### EXCERPT:

Author: Breanna Powell

CSS 539

# To run:
Use an IDE that will allow you to open a Jupyter Notebook.

For example, use Anaconda Navigator to open Visual Studio Code.

You may need to select a kernel to run the program.

I used base(Python 3.10.9)

## Import Libraries

In [1]:
import pandas as pd
import matplotlib as plt

# These libraries are supposed to accelerate some operations
import numexpr
import bottleneck
pd.set_option("compute.use_bottleneck", False)
pd.set_option("compute.use_numexpr", False)

## Data Information

From:
https://data.london.gov.uk/dataset/smartmeter-energy-use-data-in-london-households

More Info:
https://innovation.ukpowernetworks.co.uk/projects/low-carbon-london

"Created 9 years ago, updated 2 years ago
Energy consumption readings for a sample of 5,567 London Households that took part in the UK Power Networks led Low Carbon London project between November 2011 and February 2014.

Readings were taken at half hourly intervals. The customers in the trial were recruited as a balanced sample representative of the Greater London population.

The dataset contains energy consumption, in kWh (per half hour), unique household identifier, date and time. The CSV file is around 10GB when unzipped and contains around 167million rows.

Within the data set are two groups of customers. The first is a sub-group, of approximately 1100 customers, who were subjected to Dynamic Time of Use (dToU) energy prices throughout the 2013 calendar year period. The tariff prices were given a day ahead via the Smart Meter IHD (In Home Display) or text message to mobile phone. Customers were issued High (67.20p/kWh), Low (3.99p/kWh) or normal (11.76p/kWh) price signals and the times of day these applied. The dates/times and the price signal schedule is availaible as part of this dataset. All non-Time of Use customers were on a flat rate tariff of 14.228pence/kWh.

### INFORMATION SUPPLIED:
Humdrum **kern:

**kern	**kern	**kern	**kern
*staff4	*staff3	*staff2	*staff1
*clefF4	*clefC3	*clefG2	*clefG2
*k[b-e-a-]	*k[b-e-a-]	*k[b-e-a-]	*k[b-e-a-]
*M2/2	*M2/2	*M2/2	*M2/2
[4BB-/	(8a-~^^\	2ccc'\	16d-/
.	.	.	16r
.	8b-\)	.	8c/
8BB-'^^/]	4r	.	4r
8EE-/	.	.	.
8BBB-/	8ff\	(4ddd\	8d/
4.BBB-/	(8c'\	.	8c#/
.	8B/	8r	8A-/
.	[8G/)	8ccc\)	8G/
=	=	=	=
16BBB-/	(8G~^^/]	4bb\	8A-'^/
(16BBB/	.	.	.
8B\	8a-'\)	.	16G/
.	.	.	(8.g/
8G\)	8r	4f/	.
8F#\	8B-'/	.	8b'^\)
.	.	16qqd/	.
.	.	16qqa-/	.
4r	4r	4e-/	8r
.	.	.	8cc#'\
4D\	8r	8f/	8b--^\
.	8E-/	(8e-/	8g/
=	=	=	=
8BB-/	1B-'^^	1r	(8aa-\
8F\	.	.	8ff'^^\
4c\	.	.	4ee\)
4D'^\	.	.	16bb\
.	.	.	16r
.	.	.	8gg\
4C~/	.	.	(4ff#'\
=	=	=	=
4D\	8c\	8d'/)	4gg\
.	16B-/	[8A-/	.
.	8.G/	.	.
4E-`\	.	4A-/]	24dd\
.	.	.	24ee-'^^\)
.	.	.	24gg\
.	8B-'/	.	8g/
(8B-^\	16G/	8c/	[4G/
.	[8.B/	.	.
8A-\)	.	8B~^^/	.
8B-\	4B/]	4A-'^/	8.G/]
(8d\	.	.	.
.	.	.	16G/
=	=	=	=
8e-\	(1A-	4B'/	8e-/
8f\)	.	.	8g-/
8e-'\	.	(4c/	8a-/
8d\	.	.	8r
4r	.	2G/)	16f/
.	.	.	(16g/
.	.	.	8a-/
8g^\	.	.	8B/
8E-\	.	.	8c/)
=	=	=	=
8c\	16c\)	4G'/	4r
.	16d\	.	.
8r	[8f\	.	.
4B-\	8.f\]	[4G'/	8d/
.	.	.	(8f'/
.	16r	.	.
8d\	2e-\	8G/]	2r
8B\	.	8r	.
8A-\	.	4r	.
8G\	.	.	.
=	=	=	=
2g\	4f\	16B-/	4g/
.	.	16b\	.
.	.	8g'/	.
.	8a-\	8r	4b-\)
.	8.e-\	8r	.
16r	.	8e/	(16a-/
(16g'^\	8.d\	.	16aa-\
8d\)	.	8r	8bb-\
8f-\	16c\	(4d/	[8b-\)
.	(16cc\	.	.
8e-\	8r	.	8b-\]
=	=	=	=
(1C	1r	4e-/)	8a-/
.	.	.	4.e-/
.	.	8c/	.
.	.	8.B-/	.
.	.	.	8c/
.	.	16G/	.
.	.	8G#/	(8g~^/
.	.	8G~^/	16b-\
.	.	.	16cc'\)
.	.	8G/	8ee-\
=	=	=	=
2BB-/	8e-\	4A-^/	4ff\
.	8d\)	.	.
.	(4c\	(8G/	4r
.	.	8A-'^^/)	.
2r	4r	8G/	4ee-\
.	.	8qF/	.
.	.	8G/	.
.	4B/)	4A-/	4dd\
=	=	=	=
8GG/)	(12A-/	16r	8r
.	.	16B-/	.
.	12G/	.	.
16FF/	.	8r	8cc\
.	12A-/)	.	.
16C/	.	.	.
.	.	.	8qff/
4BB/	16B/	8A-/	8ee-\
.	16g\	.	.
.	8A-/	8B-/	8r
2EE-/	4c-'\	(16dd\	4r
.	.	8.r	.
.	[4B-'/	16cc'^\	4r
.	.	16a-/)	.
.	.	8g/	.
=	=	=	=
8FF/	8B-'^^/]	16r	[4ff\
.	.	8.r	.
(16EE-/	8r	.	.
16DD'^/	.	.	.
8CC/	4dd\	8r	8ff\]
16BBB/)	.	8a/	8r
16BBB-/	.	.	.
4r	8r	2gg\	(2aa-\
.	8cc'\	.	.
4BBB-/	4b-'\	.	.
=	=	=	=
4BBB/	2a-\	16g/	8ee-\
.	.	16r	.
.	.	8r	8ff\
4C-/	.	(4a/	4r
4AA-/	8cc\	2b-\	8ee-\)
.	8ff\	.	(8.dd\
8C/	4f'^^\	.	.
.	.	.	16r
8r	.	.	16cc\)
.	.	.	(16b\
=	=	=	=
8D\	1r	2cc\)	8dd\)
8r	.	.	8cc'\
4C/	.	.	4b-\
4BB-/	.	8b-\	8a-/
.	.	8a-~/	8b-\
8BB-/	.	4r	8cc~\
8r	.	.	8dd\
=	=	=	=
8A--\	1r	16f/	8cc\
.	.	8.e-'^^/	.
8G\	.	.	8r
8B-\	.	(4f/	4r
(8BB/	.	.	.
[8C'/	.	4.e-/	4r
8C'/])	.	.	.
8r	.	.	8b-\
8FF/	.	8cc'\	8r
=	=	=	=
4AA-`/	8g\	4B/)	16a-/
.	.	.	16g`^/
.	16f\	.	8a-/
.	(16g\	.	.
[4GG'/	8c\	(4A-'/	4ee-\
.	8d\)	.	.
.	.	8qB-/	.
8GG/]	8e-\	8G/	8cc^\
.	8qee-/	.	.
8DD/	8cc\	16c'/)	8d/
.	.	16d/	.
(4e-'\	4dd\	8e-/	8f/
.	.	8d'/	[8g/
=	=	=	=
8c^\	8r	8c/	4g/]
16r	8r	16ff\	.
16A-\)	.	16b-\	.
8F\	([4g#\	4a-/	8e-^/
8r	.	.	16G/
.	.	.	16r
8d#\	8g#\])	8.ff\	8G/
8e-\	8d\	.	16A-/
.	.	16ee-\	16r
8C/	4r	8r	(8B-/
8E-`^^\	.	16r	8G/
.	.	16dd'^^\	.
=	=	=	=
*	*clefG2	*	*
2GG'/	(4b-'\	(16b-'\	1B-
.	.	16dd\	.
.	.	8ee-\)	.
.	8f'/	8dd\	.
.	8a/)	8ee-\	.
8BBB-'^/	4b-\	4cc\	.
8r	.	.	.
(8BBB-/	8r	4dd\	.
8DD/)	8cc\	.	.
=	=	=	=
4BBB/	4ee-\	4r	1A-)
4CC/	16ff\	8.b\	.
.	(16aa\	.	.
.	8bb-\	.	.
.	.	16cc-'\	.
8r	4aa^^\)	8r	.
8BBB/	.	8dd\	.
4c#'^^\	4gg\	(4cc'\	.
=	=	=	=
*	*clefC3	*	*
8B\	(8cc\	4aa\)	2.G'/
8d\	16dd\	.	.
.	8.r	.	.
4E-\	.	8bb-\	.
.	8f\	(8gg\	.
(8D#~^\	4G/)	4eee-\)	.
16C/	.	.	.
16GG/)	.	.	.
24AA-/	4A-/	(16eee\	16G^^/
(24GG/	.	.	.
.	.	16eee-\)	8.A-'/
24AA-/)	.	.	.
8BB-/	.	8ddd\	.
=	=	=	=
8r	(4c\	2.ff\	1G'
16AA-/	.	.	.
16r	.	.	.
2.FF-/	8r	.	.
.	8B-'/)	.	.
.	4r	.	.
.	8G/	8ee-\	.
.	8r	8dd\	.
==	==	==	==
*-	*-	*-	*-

### TASK INSTRUCTIONS:
In the excerpt on London smart meter data, what flat rate tariff did all non-Time of Use customers pay?

### ANSWER TO THE EXERCISE:
14.228 pence per kWh.